Następnie gdy i to zaczyna mnie nużyć to idę na dungeona. Hmm, nie ma żadnego party do którego mógłbym dołączyć, pewnie martwy tryb. A, co mi szkodzi, najwyżej anuluję - zakładam party. Nie zdążyłem nawet odejść od dungeona i już full party na story mode. Wow, to było szybkie. Idziemy na dungeona… 10-15 minut później (jako że nie było żadnych wymogów… to może to trochę potrwac jak dobierze samych nowych). I tu już jest jaranie się wyglądem bossów, mechanikami i ogólnie combatem. A także wkurzanie się na “niespodzianki” o których nie powiem, sam się przekonasz jak kiedyś pójdziesz na AC :stuck_out_tongue:.

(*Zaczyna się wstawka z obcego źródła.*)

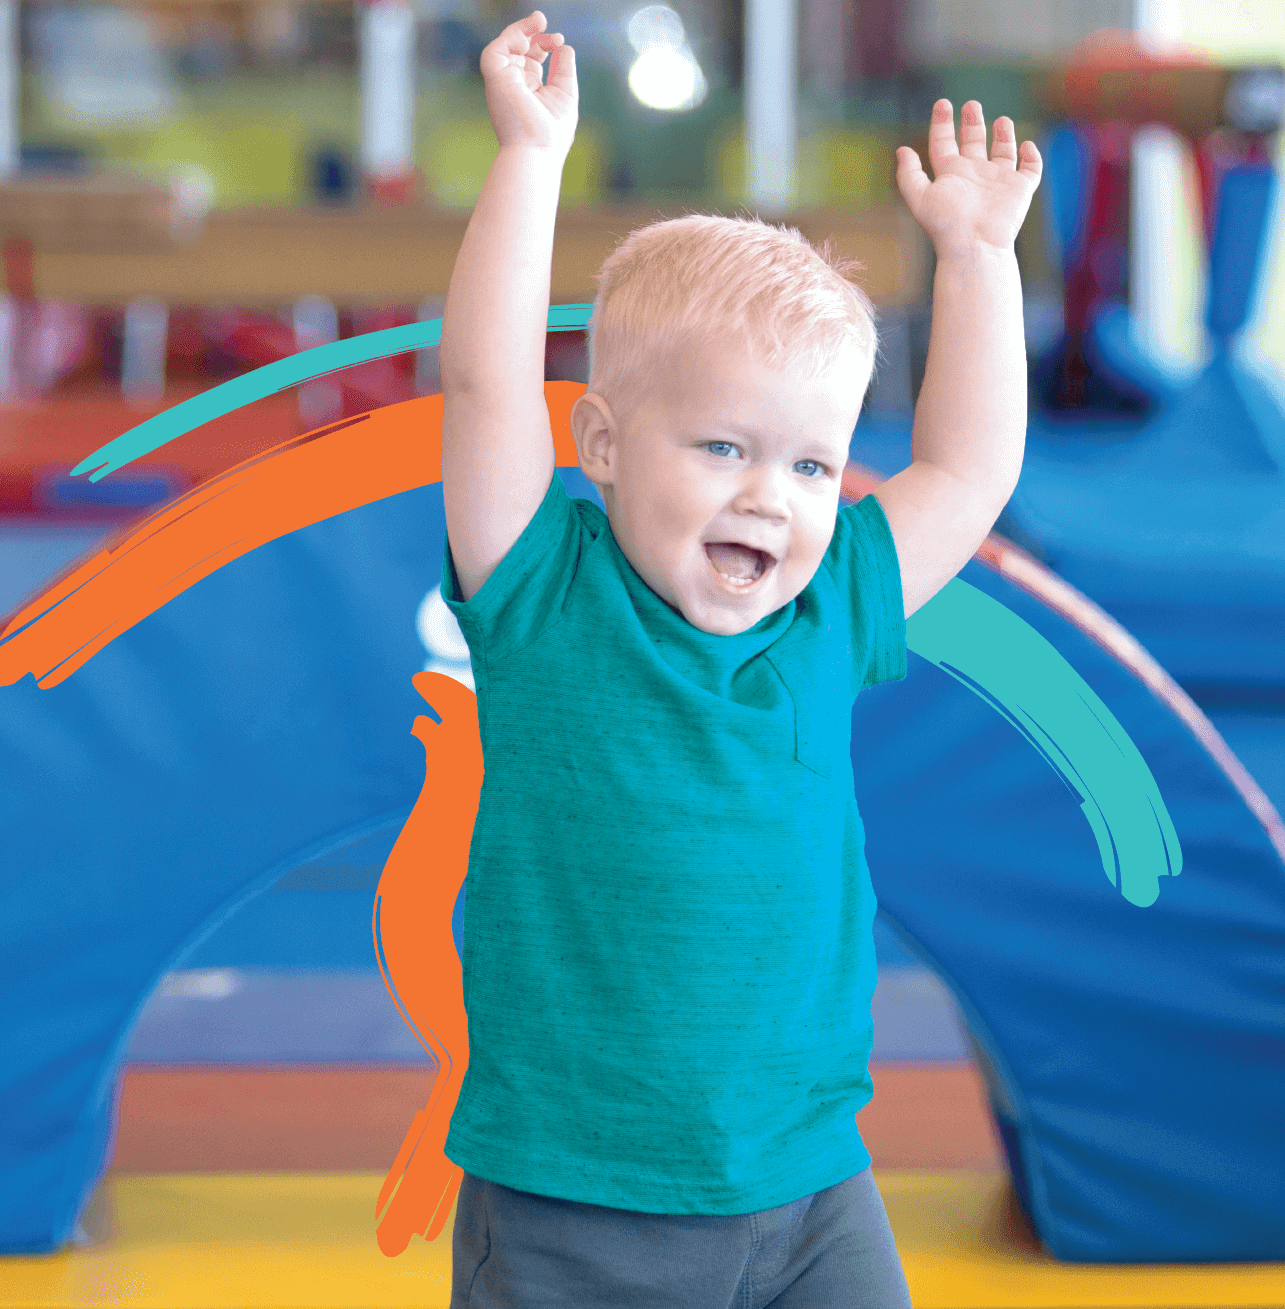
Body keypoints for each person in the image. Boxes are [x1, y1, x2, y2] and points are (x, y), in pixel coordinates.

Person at [434, 13, 1040, 1306]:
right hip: (574, 1206)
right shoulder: (548, 598)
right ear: (600, 444)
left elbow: (969, 469)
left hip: (812, 1190)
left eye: (811, 463)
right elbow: (487, 389)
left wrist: (979, 256)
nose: (773, 496)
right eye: (722, 448)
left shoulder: (832, 615)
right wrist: (530, 159)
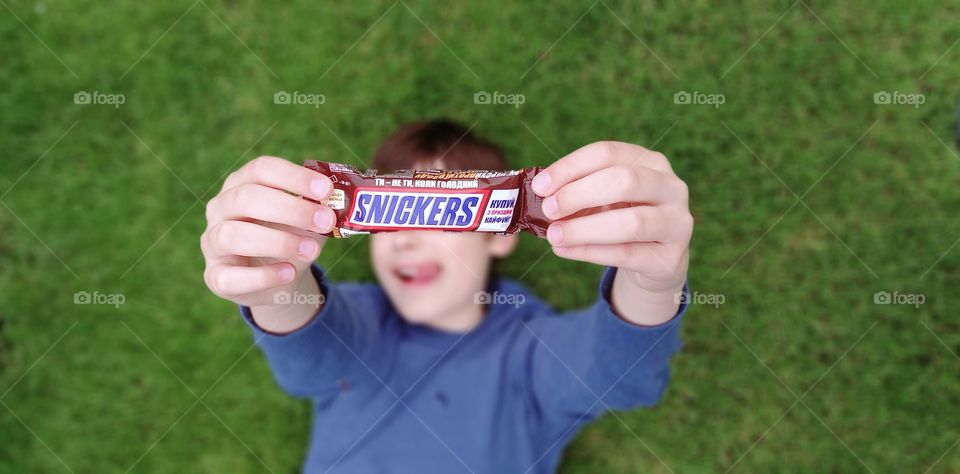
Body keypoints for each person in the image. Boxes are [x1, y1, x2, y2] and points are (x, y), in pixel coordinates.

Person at [200, 119, 693, 473]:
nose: (404, 238)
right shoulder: (363, 323)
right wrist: (274, 275)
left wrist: (653, 282)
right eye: (388, 215)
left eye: (438, 214)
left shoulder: (531, 356)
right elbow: (309, 344)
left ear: (499, 232)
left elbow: (617, 367)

A potem jeszcze sie okazało że mam farta i całkowicie przypadkowo trafiłem na world bossa. Akurat w krainie w której robiłem questy. Nie wiedziałem wtedy o tym, tylko patrzę “o, jakiś event”, patrzę na mapę - “hmm, nie widzę gdzie on jest”, więc pytam się “hi, what’s going on with nazwa event? I dont see where it is”, a ludzie odpisują że jest tu i tu, ale boss będzie dopiero za 5 minut, jednak by przyjść tu wczesniej itd. Idę a tam całe bagna zamienione w horror - jakieś zielone portale, na środku wielkie brzydkie “coś”, ogólnie czuć potęgę. A by było śmieszniej to była to jakaś dzika pora, graczy wielu nie było i “even failed”, a boss się rozdzielił i przelazł przez portale i zniknął. Wow.

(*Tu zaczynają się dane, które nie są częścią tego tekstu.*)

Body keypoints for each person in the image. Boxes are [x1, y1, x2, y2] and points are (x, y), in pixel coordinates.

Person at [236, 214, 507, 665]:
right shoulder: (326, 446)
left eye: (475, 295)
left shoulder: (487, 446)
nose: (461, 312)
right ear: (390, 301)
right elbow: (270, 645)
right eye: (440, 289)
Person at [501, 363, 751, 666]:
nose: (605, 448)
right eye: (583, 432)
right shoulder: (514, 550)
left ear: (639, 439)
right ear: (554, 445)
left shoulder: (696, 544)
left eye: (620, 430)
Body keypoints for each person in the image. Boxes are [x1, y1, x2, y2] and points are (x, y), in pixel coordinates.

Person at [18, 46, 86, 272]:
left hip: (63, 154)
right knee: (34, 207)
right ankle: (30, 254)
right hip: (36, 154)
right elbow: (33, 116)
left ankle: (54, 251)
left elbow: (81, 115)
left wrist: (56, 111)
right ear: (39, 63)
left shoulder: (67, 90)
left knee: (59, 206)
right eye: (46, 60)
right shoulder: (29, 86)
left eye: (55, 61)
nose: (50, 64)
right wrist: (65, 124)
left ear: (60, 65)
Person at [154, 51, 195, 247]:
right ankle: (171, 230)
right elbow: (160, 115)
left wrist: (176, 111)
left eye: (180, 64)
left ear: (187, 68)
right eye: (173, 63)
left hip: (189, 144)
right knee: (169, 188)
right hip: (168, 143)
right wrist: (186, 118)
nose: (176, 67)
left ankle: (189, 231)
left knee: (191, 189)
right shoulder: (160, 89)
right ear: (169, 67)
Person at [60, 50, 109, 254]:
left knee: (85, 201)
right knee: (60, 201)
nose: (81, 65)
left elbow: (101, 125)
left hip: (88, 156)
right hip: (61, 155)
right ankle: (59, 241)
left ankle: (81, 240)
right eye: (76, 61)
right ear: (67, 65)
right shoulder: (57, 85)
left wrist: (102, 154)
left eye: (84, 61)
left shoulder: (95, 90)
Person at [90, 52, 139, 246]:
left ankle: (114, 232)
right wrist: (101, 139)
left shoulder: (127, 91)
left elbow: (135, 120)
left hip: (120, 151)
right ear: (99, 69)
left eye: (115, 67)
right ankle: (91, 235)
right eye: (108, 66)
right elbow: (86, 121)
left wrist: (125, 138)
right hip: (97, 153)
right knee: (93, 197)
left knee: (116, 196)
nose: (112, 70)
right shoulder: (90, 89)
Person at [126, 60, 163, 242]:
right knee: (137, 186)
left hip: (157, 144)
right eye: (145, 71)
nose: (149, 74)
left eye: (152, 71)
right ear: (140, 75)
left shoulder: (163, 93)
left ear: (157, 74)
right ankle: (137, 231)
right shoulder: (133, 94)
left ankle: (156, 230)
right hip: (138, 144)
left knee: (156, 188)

Powiem tak : pierwsze podejście ale takie prawdziwe jest fajne, bo poznajesz grę, co chwila się czymś jarasz o ile nie robisz bezmyślnie questów. U mnie problem był gdy już dłużej pograłem, pozdobywałem wszystko co było do zdobycia (po za legendarkami, aż tak szalony by zbierać każdą jedną nie jestem, starcza mi te trzy które mam), zobaczyłem co było do zobaczenia… i obecnie wbijam w sumie od aktualizacji do aktualizacji. Która btw będzie za niedługo ^^

1lajk

Zdrowe podejście… u mnie też był kryzys który się prawie zbiegł z wprowadzeniem legendarnych armorów… dzieki temu zacząłem raidować i robie to do dziś regularnie… potem weszła zajawka na spvp ktore tyram po kilka - kilkanaście meczów dziennie.